Auch die milliardenschwere Finanzierungszusage für OpenAI – Nvidia garantiert laut Reuters bis zu 105 Milliarden Dollar für ein Rechenzentrums-Leasing in Ohio – signalisiert, dass Nvidia bereit ist, mit eigener Bilanz künftige Nachfrage abzusichern.
Bärisches Szenario
Das Risiko liegt in der Kombination aus Lieferkettenproblemen und einem sich verändernden Finanzierungsmodell. Nvidia hat einige Deals im Rahmen seiner neuen Finanzierungsinitiative pausiert, mit der das Unternehmen KI-Cloud-Anbietern gegen einen Anteil am Umsatz Kreditunterstützung anbietet.
Das Geschäftsmodell bleibe zwar grundsätzlich bestehen, so das Unternehmen, doch die Pause wirft Fragen auf, wie tragfähig diese Finanzierungsarchitektur ist, wenn Kapazitätsengpässe die operative Umsetzung erschweren.

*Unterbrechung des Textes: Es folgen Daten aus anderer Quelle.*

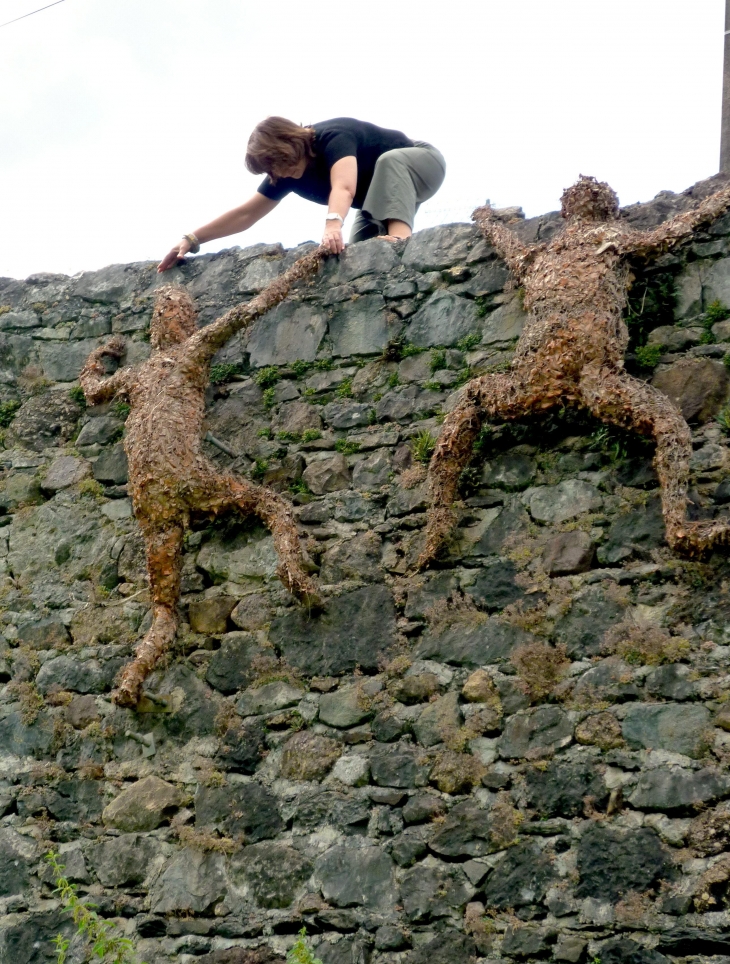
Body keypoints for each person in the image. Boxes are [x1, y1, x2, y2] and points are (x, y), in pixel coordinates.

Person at [158, 116, 445, 271]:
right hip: (377, 198)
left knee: (389, 161)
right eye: (272, 170)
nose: (280, 173)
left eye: (280, 163)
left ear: (290, 144)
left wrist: (333, 224)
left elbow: (344, 187)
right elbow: (246, 214)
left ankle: (400, 238)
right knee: (360, 256)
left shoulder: (332, 136)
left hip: (420, 162)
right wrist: (192, 238)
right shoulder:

Verschärfen sich die Speicherengpässe weiter, drohen höhere Serverpreise die Nachfrage bei preissensiblen Kunden zu dämpfen – ein Szenario, das die für 2028 in Aussicht gestellte Wachstumsrate von 70 Prozent infrage stellen könnte.
Optionsmärkte hatten laut Reuters vor der Zahlenvorlage eine Kursbewegung von 5,4 Prozent eingepreist, ein Hinweis auf das strukturell hohe Ereignisrisiko rund um jede Nvidia-Meldung.
Ausblick
Solange Nvidia die Speicherengpässe als temporäres Produktionsproblem darstellen kann, ohne dass Kunden Bestellungen stornieren, bleibt das bullische Szenario intakt – gestützt durch die Ausweitung der AWS-Partnerschaft und die optimistische Umsatzprognose fürs dritte Quartal.
Kippt die Situation jedoch, etwa weil sich Serverpreissteigerungen von mehr als 15 Prozent auf die Bestellmengen niederschlagen oder weitere Finanzierungsdeals ausgesetzt werden müssen, dürfte der Markt die Wachstumsstory neu bewerten.
Der nächste konkrete Prüfstein ist die Umsatzentwicklung im dritten Quartal, für die Nvidia die Marke von 108 Milliarden Dollar in Aussicht gestellt hat – ein Wert, an dem sich zeigen wird, ob die Engpässe eingepreist waren oder unterschätzt wurden.